*Task statement:* Rewrite the stretch from the start of the material through the line containing "replicates it.", replacing "variety" with "diversity" and leaving everything else unchanged. Omit the pictures from your answer.

*Data for analysis:*
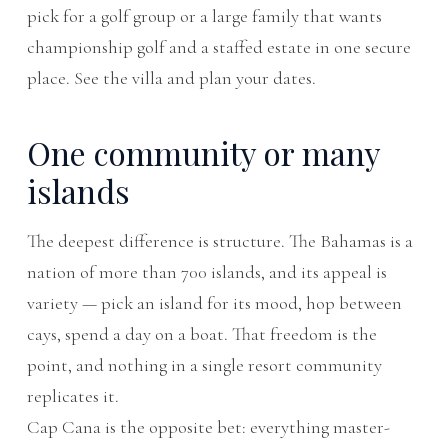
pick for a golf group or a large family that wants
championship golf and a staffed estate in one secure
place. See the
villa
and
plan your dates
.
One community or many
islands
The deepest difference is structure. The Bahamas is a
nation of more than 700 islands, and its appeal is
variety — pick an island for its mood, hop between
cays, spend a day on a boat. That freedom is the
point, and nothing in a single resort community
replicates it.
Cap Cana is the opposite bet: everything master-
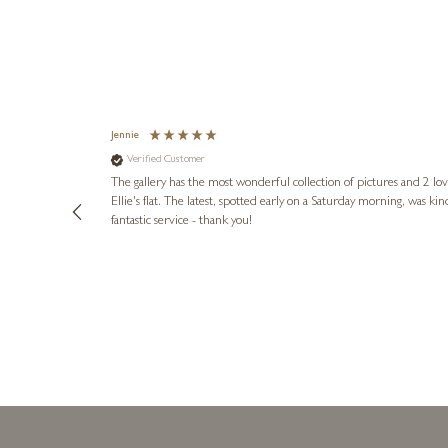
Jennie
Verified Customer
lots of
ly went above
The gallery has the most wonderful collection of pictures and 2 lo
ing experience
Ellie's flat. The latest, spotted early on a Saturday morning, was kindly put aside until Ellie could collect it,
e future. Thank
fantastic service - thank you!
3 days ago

*Answer to this task:*
pick for a golf group or a large family that wants
championship golf and a staffed estate in one secure
place. See the
villa
and
plan your dates
.
One community or many
islands
The deepest difference is structure. The Bahamas is a
nation of more than 700 islands, and its appeal is
diversity — pick an island for its mood, hop between
cays, spend a day on a boat. That freedom is the
point, and nothing in a single resort community
replicates it.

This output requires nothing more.